Release Notes

NVSM 21.07.15 Release

NVIDIA® System Management (NVSM) is a software framework for monitoring NVIDIA DGX™ nodes in a data center. It includes active health monitoring, system alerts, and log generation. See the NVSM User Guide for more information.

  • NVSM Versions 21.07.14 and 21.07.14 were released in August 2021.

  • NVSM Version 21.07.14 is provided as part of the EL8-21.08 software.

  • NVSM Version 21.07.15 is provided as part of the DGX OS 5.1.0 software.

Changes and New Features

The following are the changes since Release 20.09.33.

  • Added ability to generate a test alert and email.

  • [DGX Server]: Added firmware versions to the list of versions returned by the nvsm show versions command.

  • [DGX Server]: Added firmware to the list of components checked with nvsm show/dump health commands.

  • NVSM now binds port 273 to 127.0.0.1 to limit external communications.

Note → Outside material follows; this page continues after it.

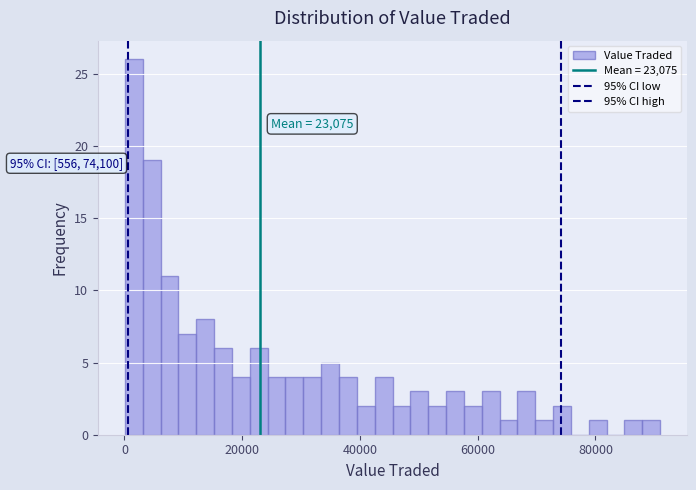

Around what value on the x-axis is the tallest bar? Give the approximate position of its centre, as read against the axis.

2000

    To open other ports for IPV4 or IPV6, edit nvsm.config (bindaddress) and then restart NVSM.

Bug Fixes

  • [DGA A100]: On a system where one OS drive is used for the EFI boot partition and one is used for the root file system (each configured as RAID 1), NVSM raises ‘md1 is corrupted’ alerts.

  • [DGX A100]: nvsm dump health can take up to 25 minutes to complete, depending on the size of the log file.

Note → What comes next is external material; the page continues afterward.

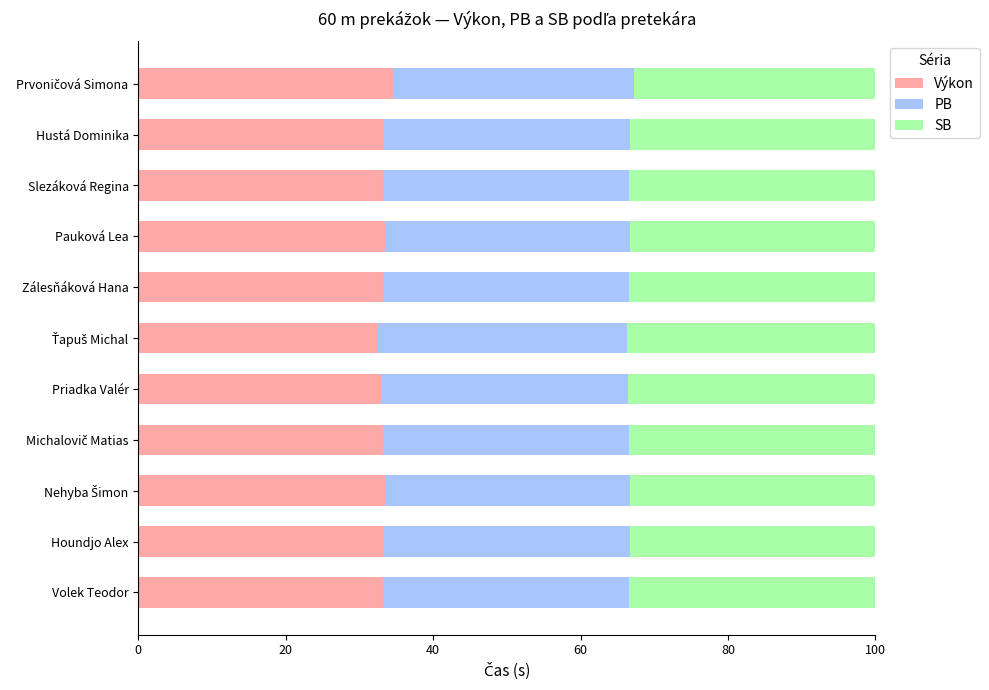

What is the total value across all series at Volek Teodor?

100.0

  • [DGX A100]: NVSM Enumerates NVSwitches as 8-13 Instead of 0-5

Known Issues

  • [DGX A100]: NVSM does not raise alerts for missing ESP partition.

  • [DGX-2]: NVSM does not detect downgraded GPU PCIe Link

  • [DGX-2 KVM]: nvidia-vm vmshow command does not work for running VMs.

  • configure_raid_array.py script cannot recreate RAID array after re-inserting a known good SSD.